No, but you’re citing a tragedy that befell some Jewish people to score cheap emotional rhetorical points without providing any corresponding intellectual justification for your position. It doesn’t really matter how many Jews you’re speaking for; it just matters that the Jews you are speaking for didn’t seem to hold the same position as you.

Your feelings on that score are simply incorrect.

Had I asked: “Is vigilante justice a good thing?” then your answers would have been quite clear.

However, that is not the question I asked. And I took great pains to clarify that I was not asking, “in the context of a society with a functional and not terribly corrupt legal system, is vigilante justice a good thing or a bad thing?” Nonetheless, that seems to be the only question along these lines that you are willing to answer.

What I asked instead was: at what point at which an institutional system of justice can become so unjust, oppressive, and cruel that the people subjected to its vagaries are morally justified in seeking a new system of justice outside the terms of the unjust, oppressive, and cruel institutions?

Your answer was “at no point”, which I find hard to parse because it seems so obviously wrong to me. It seems wrong to me because it implies that the answers to the following questions are all “no”:
-is revolution ever justified?
-would citizens of Germany during WWII be morally justified in resisting the SS and the Nazi regime?
-is there a moral alternative to “might makes right”?
-is there any morally justifiable response to oppression besides accepting it?

Would you really answer all those questions with an unqualified “nope!”? If so, and if you refuse to provide further justification, I’ll happily write you off as an authoritarian nutjob. Otherwise, I think some further clarification is needed.

It seems to me that law and legal theory are extremely relevant to this question; perhaps the “Jewish” part is indeed irrelevant, but if you’re going to make universal moral claims (and this is how your one-liners come across), then the “Jewish” part really shouldn’t matter.
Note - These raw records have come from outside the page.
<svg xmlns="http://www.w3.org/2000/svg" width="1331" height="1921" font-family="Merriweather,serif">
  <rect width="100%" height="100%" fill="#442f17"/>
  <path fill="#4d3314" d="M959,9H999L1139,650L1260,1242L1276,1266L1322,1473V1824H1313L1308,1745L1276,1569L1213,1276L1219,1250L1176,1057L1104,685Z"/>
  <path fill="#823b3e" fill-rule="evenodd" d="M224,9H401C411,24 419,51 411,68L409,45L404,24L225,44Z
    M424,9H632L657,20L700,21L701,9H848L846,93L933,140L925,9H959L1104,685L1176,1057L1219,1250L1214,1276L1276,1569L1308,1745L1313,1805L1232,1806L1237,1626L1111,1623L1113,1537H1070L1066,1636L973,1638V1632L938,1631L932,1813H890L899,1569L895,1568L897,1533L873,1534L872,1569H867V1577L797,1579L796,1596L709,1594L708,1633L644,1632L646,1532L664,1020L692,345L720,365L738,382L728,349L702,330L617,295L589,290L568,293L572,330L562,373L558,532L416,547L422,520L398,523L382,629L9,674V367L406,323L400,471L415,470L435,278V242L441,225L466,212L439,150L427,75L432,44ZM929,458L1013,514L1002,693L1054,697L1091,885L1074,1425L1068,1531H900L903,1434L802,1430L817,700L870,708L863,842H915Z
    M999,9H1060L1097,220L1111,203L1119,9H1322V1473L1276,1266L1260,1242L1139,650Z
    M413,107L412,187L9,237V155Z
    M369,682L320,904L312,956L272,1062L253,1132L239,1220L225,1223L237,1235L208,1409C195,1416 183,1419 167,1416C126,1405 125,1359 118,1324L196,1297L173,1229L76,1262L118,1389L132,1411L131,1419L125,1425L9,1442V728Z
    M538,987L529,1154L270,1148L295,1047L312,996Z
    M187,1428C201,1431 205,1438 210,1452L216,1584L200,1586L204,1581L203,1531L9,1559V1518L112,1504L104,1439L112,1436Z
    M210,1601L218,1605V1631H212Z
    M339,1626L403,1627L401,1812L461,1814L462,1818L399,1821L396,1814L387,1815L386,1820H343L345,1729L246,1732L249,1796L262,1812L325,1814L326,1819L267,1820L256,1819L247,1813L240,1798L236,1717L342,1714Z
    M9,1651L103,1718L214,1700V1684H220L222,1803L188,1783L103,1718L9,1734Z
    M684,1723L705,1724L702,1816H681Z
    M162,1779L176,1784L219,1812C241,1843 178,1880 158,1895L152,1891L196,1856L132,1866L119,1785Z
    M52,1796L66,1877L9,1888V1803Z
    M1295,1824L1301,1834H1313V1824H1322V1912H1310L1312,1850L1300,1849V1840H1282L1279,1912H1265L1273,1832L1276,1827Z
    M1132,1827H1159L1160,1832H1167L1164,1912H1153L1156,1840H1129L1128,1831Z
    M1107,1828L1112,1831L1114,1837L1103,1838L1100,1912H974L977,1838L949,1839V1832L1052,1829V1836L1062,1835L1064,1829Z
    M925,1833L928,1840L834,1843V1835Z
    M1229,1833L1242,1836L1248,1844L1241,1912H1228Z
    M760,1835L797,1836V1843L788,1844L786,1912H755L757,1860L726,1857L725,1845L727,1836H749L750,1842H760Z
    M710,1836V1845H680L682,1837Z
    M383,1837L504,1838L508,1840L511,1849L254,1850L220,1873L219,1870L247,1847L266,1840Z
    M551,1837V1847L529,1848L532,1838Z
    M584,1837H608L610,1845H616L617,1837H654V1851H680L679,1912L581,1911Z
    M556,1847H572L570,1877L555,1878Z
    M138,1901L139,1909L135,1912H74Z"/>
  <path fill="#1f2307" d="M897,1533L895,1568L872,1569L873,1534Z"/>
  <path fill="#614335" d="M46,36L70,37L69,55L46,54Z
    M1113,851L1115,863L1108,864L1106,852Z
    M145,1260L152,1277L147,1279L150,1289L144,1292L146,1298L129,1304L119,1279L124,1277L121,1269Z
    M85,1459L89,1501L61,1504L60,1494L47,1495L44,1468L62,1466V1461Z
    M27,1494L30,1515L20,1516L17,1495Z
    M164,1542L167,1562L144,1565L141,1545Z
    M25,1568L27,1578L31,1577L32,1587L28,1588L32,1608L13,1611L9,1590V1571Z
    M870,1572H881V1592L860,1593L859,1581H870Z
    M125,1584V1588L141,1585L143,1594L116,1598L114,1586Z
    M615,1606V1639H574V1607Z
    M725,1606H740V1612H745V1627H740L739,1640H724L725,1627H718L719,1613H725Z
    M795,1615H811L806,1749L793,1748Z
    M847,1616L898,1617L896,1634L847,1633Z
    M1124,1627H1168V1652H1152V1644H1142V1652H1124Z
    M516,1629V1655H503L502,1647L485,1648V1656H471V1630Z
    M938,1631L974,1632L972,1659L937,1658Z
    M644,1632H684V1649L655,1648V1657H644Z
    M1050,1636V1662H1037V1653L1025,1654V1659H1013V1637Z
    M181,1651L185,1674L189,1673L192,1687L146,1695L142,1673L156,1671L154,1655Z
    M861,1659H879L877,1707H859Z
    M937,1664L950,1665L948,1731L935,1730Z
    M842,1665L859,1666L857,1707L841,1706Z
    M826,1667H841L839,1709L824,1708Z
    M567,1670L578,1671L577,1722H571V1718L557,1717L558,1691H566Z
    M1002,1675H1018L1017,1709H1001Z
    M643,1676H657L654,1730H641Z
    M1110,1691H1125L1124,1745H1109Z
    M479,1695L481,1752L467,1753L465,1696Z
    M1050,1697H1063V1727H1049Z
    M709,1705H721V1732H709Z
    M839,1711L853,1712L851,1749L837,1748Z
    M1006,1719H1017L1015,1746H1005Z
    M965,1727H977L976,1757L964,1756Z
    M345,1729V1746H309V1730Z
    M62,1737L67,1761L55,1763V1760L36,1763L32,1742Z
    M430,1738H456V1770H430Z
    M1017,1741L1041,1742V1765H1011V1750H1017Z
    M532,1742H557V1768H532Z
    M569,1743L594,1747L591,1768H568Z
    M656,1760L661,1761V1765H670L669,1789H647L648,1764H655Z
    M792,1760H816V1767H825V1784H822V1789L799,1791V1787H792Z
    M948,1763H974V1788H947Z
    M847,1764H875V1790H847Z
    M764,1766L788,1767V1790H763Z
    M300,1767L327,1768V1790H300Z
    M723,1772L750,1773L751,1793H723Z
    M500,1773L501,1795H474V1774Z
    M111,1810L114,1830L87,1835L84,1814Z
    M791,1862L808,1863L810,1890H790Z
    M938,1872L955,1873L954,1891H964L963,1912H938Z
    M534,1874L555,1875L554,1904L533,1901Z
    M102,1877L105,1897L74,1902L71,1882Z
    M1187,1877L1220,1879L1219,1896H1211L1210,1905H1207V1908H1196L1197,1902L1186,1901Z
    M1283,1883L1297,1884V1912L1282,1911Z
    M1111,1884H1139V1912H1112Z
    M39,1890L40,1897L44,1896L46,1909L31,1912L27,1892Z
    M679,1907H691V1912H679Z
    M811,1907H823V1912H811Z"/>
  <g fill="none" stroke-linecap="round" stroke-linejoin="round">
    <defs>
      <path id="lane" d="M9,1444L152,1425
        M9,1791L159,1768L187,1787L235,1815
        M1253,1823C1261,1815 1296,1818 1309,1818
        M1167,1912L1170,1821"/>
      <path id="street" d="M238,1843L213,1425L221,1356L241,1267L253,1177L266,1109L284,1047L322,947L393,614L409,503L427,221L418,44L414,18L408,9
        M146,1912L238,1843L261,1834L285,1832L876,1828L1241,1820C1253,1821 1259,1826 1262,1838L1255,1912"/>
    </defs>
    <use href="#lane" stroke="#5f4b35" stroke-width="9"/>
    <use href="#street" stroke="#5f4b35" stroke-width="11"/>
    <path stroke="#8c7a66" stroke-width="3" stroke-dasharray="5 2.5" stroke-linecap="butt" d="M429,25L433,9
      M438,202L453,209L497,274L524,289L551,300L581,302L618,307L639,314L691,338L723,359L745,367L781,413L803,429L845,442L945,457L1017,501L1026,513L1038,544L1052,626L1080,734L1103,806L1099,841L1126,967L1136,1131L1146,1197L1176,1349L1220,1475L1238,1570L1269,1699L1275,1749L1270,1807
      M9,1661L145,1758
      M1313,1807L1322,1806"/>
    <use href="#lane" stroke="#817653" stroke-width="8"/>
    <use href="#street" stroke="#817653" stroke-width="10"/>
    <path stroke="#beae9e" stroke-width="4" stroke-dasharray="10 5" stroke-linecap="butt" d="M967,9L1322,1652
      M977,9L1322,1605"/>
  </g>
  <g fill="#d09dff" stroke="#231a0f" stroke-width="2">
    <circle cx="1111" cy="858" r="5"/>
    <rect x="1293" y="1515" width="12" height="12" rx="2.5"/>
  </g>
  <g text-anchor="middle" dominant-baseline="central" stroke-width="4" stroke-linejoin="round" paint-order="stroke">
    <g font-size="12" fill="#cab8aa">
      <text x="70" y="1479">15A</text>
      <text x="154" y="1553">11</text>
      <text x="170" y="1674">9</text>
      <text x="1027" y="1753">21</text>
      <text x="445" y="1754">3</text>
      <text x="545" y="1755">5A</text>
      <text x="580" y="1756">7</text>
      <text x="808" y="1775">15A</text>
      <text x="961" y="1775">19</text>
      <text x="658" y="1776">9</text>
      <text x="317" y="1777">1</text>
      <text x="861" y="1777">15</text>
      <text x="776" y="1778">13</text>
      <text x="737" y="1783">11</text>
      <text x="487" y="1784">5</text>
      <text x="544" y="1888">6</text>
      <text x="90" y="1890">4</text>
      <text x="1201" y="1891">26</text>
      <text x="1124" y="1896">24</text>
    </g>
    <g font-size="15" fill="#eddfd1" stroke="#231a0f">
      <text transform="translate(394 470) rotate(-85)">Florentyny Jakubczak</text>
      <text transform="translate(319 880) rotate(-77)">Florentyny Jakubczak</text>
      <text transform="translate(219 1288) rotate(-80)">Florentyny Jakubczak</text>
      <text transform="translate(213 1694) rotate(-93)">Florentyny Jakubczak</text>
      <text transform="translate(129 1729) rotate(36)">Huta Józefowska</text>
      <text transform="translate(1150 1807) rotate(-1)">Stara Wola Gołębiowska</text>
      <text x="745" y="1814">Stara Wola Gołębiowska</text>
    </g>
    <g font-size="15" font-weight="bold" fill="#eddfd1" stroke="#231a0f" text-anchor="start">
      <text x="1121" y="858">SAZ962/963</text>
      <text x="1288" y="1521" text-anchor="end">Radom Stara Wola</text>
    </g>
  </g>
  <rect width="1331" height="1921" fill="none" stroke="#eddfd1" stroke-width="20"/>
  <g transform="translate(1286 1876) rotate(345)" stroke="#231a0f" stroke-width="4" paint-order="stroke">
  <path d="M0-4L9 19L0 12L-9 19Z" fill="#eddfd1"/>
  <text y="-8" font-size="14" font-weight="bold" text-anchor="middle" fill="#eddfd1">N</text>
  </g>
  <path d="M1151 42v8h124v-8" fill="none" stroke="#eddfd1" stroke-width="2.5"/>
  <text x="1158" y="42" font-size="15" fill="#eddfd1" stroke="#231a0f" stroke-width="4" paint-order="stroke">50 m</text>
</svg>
If there’s a moral argument to be made that the only morally justifiable response to oppression is to accept it, then I would certainly like to see you at least gesture at it, even if your writing skills aren’t up to making it convincing.

Your argument doesn’t undermine the notion that an estate tax is just. It does point out problems with the implementation of an estate tax as it stands today in some jurisdictions.
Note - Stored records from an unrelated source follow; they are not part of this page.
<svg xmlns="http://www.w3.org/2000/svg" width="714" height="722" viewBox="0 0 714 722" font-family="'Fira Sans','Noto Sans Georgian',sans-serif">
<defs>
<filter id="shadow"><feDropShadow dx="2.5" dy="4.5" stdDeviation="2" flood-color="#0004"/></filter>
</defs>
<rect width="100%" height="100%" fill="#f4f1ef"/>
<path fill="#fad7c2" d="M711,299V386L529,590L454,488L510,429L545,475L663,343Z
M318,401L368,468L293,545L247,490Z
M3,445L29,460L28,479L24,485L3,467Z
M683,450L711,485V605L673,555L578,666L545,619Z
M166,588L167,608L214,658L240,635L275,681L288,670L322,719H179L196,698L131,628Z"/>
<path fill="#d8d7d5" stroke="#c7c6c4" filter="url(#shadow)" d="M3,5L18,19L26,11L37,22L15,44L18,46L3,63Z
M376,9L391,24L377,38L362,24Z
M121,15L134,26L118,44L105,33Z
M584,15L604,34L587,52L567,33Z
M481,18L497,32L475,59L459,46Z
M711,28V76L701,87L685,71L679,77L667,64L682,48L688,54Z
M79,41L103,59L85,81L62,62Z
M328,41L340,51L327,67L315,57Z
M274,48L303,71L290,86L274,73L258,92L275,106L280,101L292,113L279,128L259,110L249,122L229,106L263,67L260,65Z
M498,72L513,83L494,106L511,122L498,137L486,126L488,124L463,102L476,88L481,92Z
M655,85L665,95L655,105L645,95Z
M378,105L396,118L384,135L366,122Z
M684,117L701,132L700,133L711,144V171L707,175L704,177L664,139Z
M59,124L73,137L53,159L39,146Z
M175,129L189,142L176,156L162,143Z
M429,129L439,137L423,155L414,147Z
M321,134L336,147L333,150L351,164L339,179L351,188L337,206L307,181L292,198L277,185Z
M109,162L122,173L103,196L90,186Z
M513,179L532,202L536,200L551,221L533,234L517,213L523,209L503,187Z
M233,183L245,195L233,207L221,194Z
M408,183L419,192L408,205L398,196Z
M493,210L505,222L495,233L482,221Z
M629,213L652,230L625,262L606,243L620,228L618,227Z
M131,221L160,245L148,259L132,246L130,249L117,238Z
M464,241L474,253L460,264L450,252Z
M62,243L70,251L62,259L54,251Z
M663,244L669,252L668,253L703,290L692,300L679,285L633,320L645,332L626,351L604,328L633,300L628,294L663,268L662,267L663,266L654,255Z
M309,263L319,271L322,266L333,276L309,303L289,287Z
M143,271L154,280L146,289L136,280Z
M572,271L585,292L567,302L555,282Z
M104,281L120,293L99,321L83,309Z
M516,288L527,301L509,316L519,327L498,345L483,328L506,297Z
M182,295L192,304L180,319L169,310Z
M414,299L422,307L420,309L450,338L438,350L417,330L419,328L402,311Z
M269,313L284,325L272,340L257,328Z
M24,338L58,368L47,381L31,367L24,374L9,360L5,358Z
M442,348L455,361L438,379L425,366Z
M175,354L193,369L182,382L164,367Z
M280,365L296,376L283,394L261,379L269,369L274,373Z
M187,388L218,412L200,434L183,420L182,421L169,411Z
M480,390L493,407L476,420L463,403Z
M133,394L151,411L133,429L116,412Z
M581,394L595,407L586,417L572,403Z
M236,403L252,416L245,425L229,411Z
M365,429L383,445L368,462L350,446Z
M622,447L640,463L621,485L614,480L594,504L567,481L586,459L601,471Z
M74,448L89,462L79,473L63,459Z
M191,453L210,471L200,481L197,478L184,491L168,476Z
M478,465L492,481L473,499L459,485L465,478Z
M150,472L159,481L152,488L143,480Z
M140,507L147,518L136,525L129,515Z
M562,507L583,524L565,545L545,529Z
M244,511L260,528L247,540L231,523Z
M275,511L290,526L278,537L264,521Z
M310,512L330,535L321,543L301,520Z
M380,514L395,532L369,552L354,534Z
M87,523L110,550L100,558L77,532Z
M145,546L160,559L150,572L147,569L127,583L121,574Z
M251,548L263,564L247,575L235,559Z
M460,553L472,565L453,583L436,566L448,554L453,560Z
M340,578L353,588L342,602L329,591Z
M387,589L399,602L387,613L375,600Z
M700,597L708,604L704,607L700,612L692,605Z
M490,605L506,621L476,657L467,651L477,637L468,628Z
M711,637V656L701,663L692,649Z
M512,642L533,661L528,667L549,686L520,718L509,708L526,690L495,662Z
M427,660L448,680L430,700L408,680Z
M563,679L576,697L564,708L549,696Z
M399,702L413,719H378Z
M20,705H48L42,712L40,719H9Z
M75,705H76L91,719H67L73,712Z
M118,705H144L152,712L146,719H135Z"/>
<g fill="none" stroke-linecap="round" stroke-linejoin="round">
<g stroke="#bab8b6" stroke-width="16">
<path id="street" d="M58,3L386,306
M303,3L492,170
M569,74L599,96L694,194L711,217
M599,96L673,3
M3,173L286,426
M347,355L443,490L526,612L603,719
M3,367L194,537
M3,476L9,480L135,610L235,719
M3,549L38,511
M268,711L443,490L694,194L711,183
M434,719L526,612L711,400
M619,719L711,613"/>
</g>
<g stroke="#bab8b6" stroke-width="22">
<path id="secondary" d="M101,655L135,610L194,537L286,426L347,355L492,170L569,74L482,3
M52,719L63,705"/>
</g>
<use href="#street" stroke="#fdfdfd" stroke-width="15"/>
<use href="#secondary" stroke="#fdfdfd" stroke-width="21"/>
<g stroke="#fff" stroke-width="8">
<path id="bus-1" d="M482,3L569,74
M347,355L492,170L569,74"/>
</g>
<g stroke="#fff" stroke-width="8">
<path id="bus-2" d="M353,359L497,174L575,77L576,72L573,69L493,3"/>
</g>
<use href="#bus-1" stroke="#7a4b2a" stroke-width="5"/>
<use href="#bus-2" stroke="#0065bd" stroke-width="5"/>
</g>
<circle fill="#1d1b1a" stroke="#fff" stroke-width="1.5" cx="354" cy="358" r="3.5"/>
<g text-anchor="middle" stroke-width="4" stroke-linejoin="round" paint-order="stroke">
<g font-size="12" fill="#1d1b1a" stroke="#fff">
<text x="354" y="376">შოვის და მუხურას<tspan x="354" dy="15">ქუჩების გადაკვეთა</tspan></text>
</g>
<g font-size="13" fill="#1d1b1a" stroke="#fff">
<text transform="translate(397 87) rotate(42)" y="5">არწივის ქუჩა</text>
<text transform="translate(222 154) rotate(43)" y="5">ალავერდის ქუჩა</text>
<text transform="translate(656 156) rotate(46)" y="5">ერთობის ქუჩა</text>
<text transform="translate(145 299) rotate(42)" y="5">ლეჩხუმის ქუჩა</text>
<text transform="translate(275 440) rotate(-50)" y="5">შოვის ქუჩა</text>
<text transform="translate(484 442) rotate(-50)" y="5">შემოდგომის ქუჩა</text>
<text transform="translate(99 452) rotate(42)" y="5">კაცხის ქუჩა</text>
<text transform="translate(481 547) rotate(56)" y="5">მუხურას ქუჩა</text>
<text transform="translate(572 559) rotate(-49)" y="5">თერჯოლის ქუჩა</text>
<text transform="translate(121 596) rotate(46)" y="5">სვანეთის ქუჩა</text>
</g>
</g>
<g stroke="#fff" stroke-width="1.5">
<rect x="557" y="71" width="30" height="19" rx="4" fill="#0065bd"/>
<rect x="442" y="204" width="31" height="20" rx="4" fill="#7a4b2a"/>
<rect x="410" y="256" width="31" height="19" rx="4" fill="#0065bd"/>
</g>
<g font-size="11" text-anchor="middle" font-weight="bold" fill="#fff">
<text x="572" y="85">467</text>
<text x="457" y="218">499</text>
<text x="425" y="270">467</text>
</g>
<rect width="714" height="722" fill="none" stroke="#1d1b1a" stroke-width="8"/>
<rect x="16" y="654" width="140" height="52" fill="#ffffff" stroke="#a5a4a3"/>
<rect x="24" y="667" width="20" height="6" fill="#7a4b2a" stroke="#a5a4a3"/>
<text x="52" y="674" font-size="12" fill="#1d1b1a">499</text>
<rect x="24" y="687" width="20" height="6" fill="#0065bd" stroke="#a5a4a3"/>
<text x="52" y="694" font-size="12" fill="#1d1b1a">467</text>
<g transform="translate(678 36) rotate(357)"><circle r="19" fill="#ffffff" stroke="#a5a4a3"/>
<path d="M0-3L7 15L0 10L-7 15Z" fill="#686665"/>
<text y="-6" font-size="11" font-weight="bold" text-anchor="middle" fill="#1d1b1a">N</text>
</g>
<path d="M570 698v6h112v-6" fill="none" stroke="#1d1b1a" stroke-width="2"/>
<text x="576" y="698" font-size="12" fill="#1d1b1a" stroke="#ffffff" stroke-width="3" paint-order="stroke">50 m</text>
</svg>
In fact, the fact that estate taxes are implemented in such a way that they are incredibly hard on the middle class, but can be avoided entirely by the upper class supports the premise that our legal institutions are corrupt and unjust.

I think it’s fair to say that none of your examples have much to say about the morality of an estate tax levied on the actually rich, since in each of your examples the problem is that the parties in question did not have enough liquid assets to service the tax bill. Which wouldn’t even necessarily be an issue with a more reasonably designed tax law, but the point still stands that this line of argument is hardly a stirring call to compassion for the wealthy.

Edit: Let me add that if there is really a justification for asserting that oppressed people should never fight back against their oppressors then I would like to know for my own edification and improvement. I am a moral skeptic! I think it is important not to accept one’s own moral principles as dogma, because that is always the first step to using those principles as a justification for oppression. On the other hand, it seems morally basic to me that an individual is entitled to defend him- or herself, and that a group of individuals is justified in banding together for the sake of self defense. If there is a good reason to doubt this moral principle, then I would like to know so that I can honestly consider it and update my moral framework accordingly!